Jock. Nerd. Holistic. Game theoretician. Can recite the alphabet backwards.
This entry was posted in Game Design and tagged , , , , , , , . Bookmark the permalink.

6 Responses to Greener Grass

  1. Doone says:

    I’m gonna give this game a try. Though it’s sad that your blog post told me more about the game than their site does. Not the first time I’ve seen this on a company’s site — they’re so eager to tell you about characters and abilities that no one describes exactly what it means to play the game.

  2. flosch says:

    I never dared trying out LoL. I heard bad, bad things about the community. I already don’t play PvP in other games because of the vitriolic community, and every time somebody talked about LoL, it sounded like the worst of them go there to celebrate their dark rituals of hate.

  3. Ahtchu says:

    @ Doone
    I think you have (yet again) uncovered great blog material /wink. It’s an interesting game, but given its own context.
    After reading your comment, and thinking about things for a bit, I realized LoL- made into an MMORPG- would be a game worth playing (esp considering Riot’s dedication to product). My skills at LoL are limited, mainly because I try to play champions like they would play in an MMO: dedication, immersion etc. Problem with this approach being, of course, at the end of each game wipes the slate. It is a game that would ‘reward’ ‘alts’ if viewed with an MMO lens. I don’t do alts 😉

    @ flosch
    I can’t say that LoL isn’t without its drawbacks (and the overall community feel gets a certain rap, that’s for sure). It is worth mentioning that tools to manage the vitriol are present (mid-game ignores for that obvious troll are so clutch), so perhaps another thing Riot is doing right?
    The purpose, of course, of the post wasn’t to advocate or plug LoL, but to examine how the features of the game, in a different genre, do so much right. Considering how much the MMO industry keeps copying a certain ‘money-printing’ game and failing at delivering quality gaming experience… there are other ‘money-printers’ that are worth copying, and applying to the MMO tileset.
    Thanks for stopping in.

  4. flosch says:

    You are right, there are a couple of interesting things in LoL. The tribunal really fascinates me. Especially because, if it works in a game with a community that has such a bad reputation, it should work everywhere. If the other parameters are similar. A tribunal for WoW’s dungeon finder; now that would be fun. I’d think hard about resubscribing just to serve on it. And then they shall fear my banhammer. 😀

  5. Kelindia says:

    I personally haven’t tried LoL yet. I read about the tribunal thing though and it’s kind of amazing the power it gives to gamers. Honestly though that kind of power of moderation is so high I’m really not sure what to make of it bad or good.

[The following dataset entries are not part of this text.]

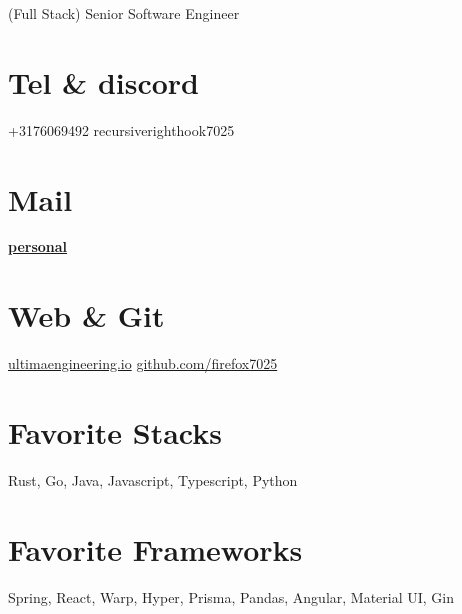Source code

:\documentclass[]{friggeri-cv}
\begin{document}
      {(Full Stack) Senior Software Engineer}
      

\begin{aside}
  \section{Tel \& discord}
    +3176069492
    recursiverighthook7025
    ~
  \section{Mail}
    \href{mailto:alexandermontgomery95@gmail.com}{\textbf{personal}}
    ~
  \section{Web \& Git}
    \href{http://www.ultimaengineering.io}{ultimaengineering.io}
    \href{https://github.com/firefox7025}{github.com/firefox7025}
  \section{Favorite Stacks}
    Rust, Go, Java, Javascript, Typescript, Python
    \section{Favorite Frameworks}
    Spring, React, Warp, Hyper, Prisma, Pandas, Angular, Material UI, Gin
\end{aside}
\end{document}
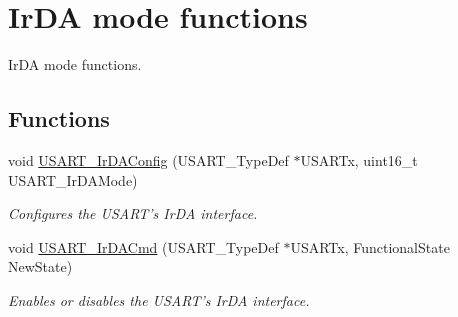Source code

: \hypertarget{group___u_s_a_r_t___group7}{\section{Ir\-D\-A mode functions}
\label{group___u_s_a_r_t___group7}
}


Ir\-D\-A mode functions.  


\subsection*{Functions}
\begin{DoxyCompactItemize}
\item 
void \hyperlink{group___u_s_a_r_t___group7_ga81a0cd36199040bf6d266b57babd678e}{U\-S\-A\-R\-T\-\_\-\-Ir\-D\-A\-Config} (U\-S\-A\-R\-T\-\_\-\-Type\-Def $\ast$U\-S\-A\-R\-Tx, uint16\-\_\-t U\-S\-A\-R\-T\-\_\-\-Ir\-D\-A\-Mode)
\begin{DoxyCompactList}\small\item\em Configures the U\-S\-A\-R\-T's Ir\-D\-A interface. \end{DoxyCompactList}\item 
void \hyperlink{group___u_s_a_r_t___group7_gabff56ebb494fdfadcc6ef4fe9ac8dd24}{U\-S\-A\-R\-T\-\_\-\-Ir\-D\-A\-Cmd} (U\-S\-A\-R\-T\-\_\-\-Type\-Def $\ast$U\-S\-A\-R\-Tx, Functional\-State New\-State)
\begin{DoxyCompactList}\small\item\em Enables or disables the U\-S\-A\-R\-T's Ir\-D\-A interface. \end{DoxyCompactList}\end{DoxyCompactItemize}


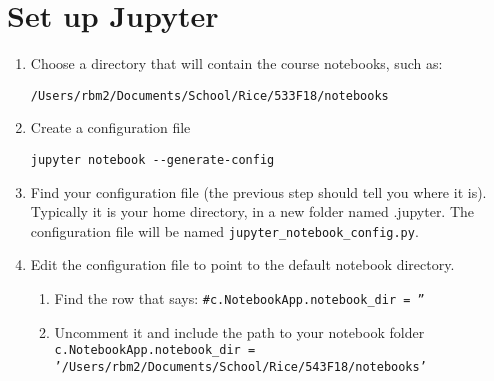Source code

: \documentclass[11pt]{article}
\renewcommand\:{\colon} %
\begin{document}
\section{Set up Jupyter}
\begin{enumerate}
\item Choose a directory that will contain the course notebooks, such as:
\begin{verbatim}
/Users/rbm2/Documents/School/Rice/533F18/notebooks
\end{verbatim}
\item Create a configuration file
\begin{verbatim}
jupyter notebook --generate-config
\end{verbatim}
\item Find your configuration file (the previous step should tell you where it is). Typically it is your home directory, in a new folder named .jupyter. The configuration file will be named \texttt{jupyter\_notebook\_config.py}.
\item Edit the configuration file to point to the default notebook directory.
\begin{enumerate}
\item Find the row that says: \texttt{\#c.NotebookApp.notebook\_dir = ''}
\item Uncomment it and include the path to your notebook folder\\
\small{\texttt{c.NotebookApp.notebook\_dir = '/Users/rbm2/Documents/School/Rice/543F18/notebooks'}}
\end{enumerate}
\end{enumerate}
\end{document}
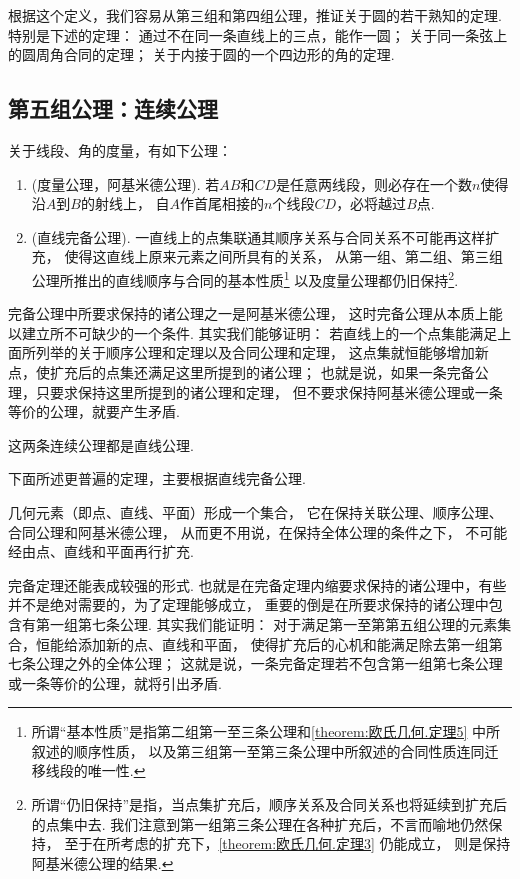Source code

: 根据这个定义，我们容易从第三组和第四组公理，推证关于圆的若干熟知的定理.
特别是下述的定理：
通过不在同一条直线上的三点，能作一圆；
关于同一条弦上的圆周角合同的定理；
关于内接于圆的一个四边形的角的定理.

\subsection{第五组公理：连续公理}

\begin{axiom}[连续公理]
关于线段、角的度量，有如下公理：
\begin{enumerate}
	\item (度量公理，阿基米德公理).
	若\(AB\)和\(CD\)是任意两线段，则必存在一个数\(n\)使得沿\(A\)到\(B\)的射线上，
	自\(A\)作首尾相接的\(n\)个线段\(CD\)，必将越过\(B\)点.
	\item (直线完备公理).
	一直线上的点集联通其顺序关系与合同关系不可能再这样扩充，
	使得这直线上原来元素之间所具有的关系，
	从第一组、第二组、第三组公理所推出的直线顺序与合同的基本性质\footnote{%
	所谓“基本性质”是指第二组第一至三条公理和\cref{theorem:欧氏几何.定理5} 中所叙述的顺序性质，
	以及第三组第一至第三条公理中所叙述的合同性质连同迁移线段的唯一性.}
	以及度量公理都仍旧保持\footnote{%
	所谓“仍旧保持”是指，当点集扩充后，顺序关系及合同关系也将延续到扩充后的点集中去.
	我们注意到第一组第三条公理在各种扩充后，不言而喻地仍然保持，
	至于在所考虑的扩充下，\cref{theorem:欧氏几何.定理3} 仍能成立，
	则是保持阿基米德公理的结果.}.
\end{enumerate}
\end{axiom}

完备公理中所要求保持的诸公理之一是阿基米德公理，
这时完备公理从本质上能以建立所不可缺少的一个条件.
其实我们能够证明：
若直线上的一个点集能满足上面所列举的关于顺序公理和定理以及合同公理和定理，
这点集就恒能够增加新点，使扩充后的点集还满足这里所提到的诸公理；
也就是说，如果一条完备公理，只要求保持这里所提到的诸公理和定理，
但不要求保持阿基米德公理或一条等价的公理，就要产生矛盾.

这两条连续公理都是直线公理.

下面所述更普遍的定理，主要根据直线完备公理.
\begin{theorem}[完备定理]\label{theorem:欧氏几何.定理32}
几何元素（即点、直线、平面）形成一个集合，
它在保持关联公理、顺序公理、合同公理和阿基米德公理，
从而更不用说，在保持全体公理的条件之下，
不可能经由点、直线和平面再行扩充.
\end{theorem}

完备定理还能表成较强的形式.
也就是在完备定理内缩要求保持的诸公理中，有些并不是绝对需要的，为了定理能够成立，
重要的倒是在所要求保持的诸公理中包含有第一组第七条公理.
其实我们能证明：
对于满足第一至第第五组公理的元素集合，恒能给添加新的点、直线和平面，
使得扩充后的心机和能满足除去第一组第七条公理之外的全体公理；
这就是说，一条完备定理若不包含第一组第七条公理或一条等价的公理，就将引出矛盾.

    Btw thanks for poking in and saying hi on my blog. First and only comment so far so thanks. There are more posts up so feel free to check them out. http://kelindiablog.blogspot.com/

  6. Ahtchu says:

    @ flosch
    It’s will be interesting to see where the LoL community is in 2 years. It’s not so much the situation in which one finds themselves, but the orientation that matters. Stopping by Riot’s forums and you’ll *immediately* witness a developer team in touch with their playerbase, participating in community events, promoting them etc. Showing involvement and trust is something that takes time to pay dividends, but as long as they keep on this track, I wonder if things will change on the grand scale. Really, you’re pitting a competitive game against a developer’s community desires, which are going to be in strong opposition most of the time.
    Why don’t we see the same level of involvement, of open-door transparency from the likes of Blizzard? Bioware? EA? And you can’t say that it’s because they have too many sheep to herd: Riot is smaller than most any other AAA studio and has a playerbase that SWTOR and even present-day WoW are jealous of.

    @ Kelindia
    Apologies for your comment not showing up immediately. WordPress flagged it as spam (perhaps because of the link and a first-time poster here).
    I’m not saying that the tribunal is a run-away success (although Riot claims it). It is, however, a concept that can (and should!) be examined by any online game developer. There are ways of increasing community control while maintaining desirable levels of moderation. Eric over at Elder Game has a great post on a similar topic, and I’ve linked to it in the past. I’d link it again but 1. it’s late and I’m tired and 2. the whole blog over there is a gem, better still to just get lost searching than in finding and leaving.
    I swung by again today to your blog. You’ve hammered out a lot of quality postings recently. Keep it up!